Expression of Rab5 S34N and Rab7 T22N increased seeded tau aggregation after 48 h, by ∼7-fold and ∼4-fold, respectively, compared with empty vector controls (Fig. 3, d and e). Bafilomycin A1, which inhibits lysosomal H+ ATPases, also increased seeded aggregation compared with untreated cells (Fig. 3, f and g). Total tau was not changed. These results show that arresting endo-lysosomal trafficking of tau seeds increases aggregation. Lipofection of tau seeds, which increases seeded tau aggregation (29), also increased the number of cells with galectin-8–positive, tau seed–positive structures compared with cells treated with tau seeds in the absence of lipofection, with multiple galectin-8–positive structures per cell (Fig. S4). We conclude that escape of tau seeds from the endo-lysosomal pathway is limiting for seeded tau aggregation.

NDP52-dependent and p62-dependent autophagy targets tau seeds and seeded tau aggregates, respectively

We asked if cells defend themselves against the entry of assembled tau seeds and seeded tau aggregation through the autophagy cargo receptors NDP52, p62, and optineurin, which were previously shown to defend against bacterial invasion (13–15).
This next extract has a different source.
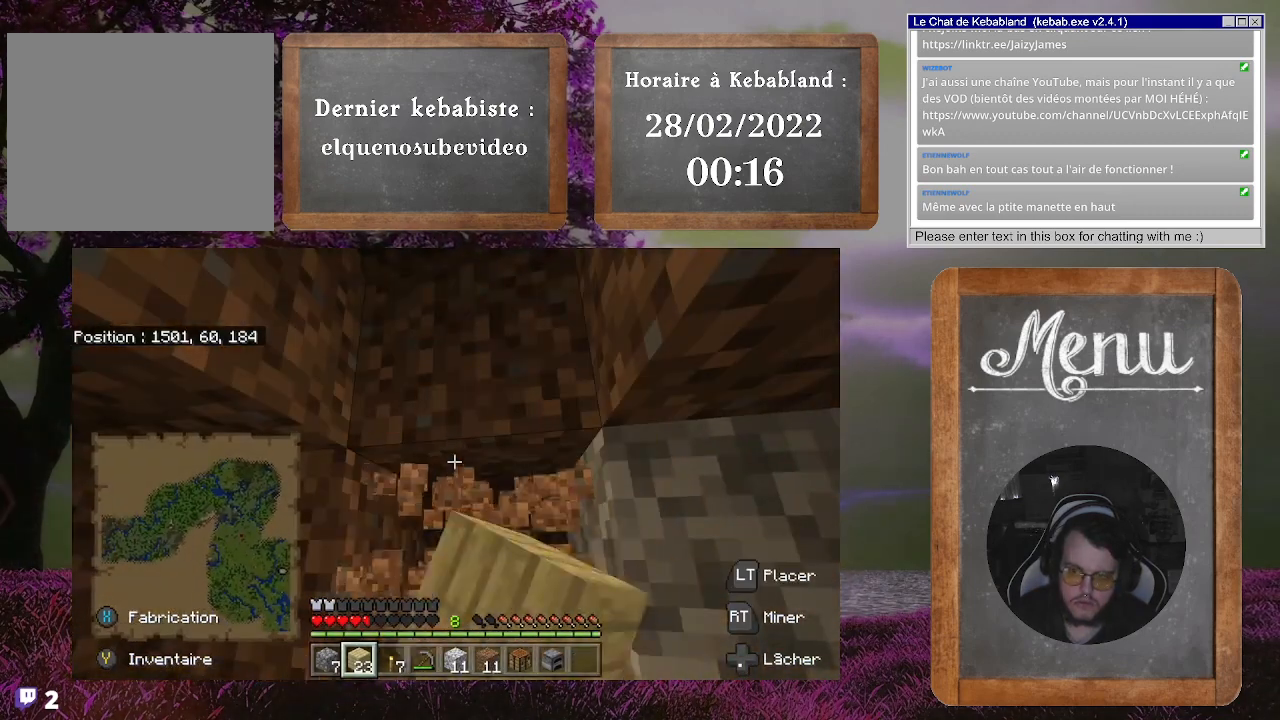
{"buttons": [], "left_stick": "center", "right_stick": "right", "events": [[100, "R2", "up"], [200, "left_stick", "up-left"], [200, "right_stick", "down-right"], [400, "left_stick", "center"], [467, "right_stick", "right"]]}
We investigated the targeting of fluorescently labeled assembled tau seeds by these autophagy cargo receptors following uptake in HeLa cells and, subsequently, the targeting of seeded tau aggregates formed after 48 h of growth. We used immunofluorescence with phosphorylation-dependent anti–tau antibody AT100 to visualize seeded tau aggregates, which are hyperphosphorylated (12), whereas tau seeds remained unphosphorylated (Fig. S5). Tau seeds were detected by NDP52, but not p62, whereas seeded tau aggregates were detected by p62, but not NDP52 (Fig. 4, a and b). Neither tau seeds nor seeded tau aggregates were detected by ubiquitin (Fig. 4, a and b). Similar results were obtained in SH-SY5Y cells (Fig. 4, c and d). Our findings suggest an orderly series of events; tau seeds are targeted by NDP52, whereas subsequently formed seeded tau aggregates are targeted by p62.

Figure 4.

Autophagy receptors defend against seeded tau aggregation. a–d, confocal images of 293T cells (a and b) and SH-SY5Y cells (c and d) expressing P301S tau treated with DyLight-labeled aggregated P301S tau (red) for 3 h, followed by 24-h growth and immunostaining with anti-NDP52, anti-p62, and anti-ubiquitin (green) (a and b) or treated with aggregated recombinant P301S tau for 3 h, followed by 48-h growth and immunostaining with AT100 (green) and anti-NDP52, anti-p62, and anti-ubiquitin (red) (c and d). Nuclei were visualized with DAPI (blue). Arrows indicate co-localization of tau seed–containing vesicles with NDP52 and seeded tau aggregates with p62. Scale bars, 10 μm. e, representative Western blots with HT7 of the total lysate and sarkosyl-soluble and sarkosyl-insoluble fractions of HeLa cells expressing P301S tau and treated with NDP52, p62, and optineurin siRNAs, followed by treatment with aggregated P301S tau. GAPDH was used as a loading control. f, densitometric analysis of HT7 blots of the sarkosyl-insoluble fractions from e. The results are the means ± S.E. n = 4; **, p < 0.01 (ANOVA).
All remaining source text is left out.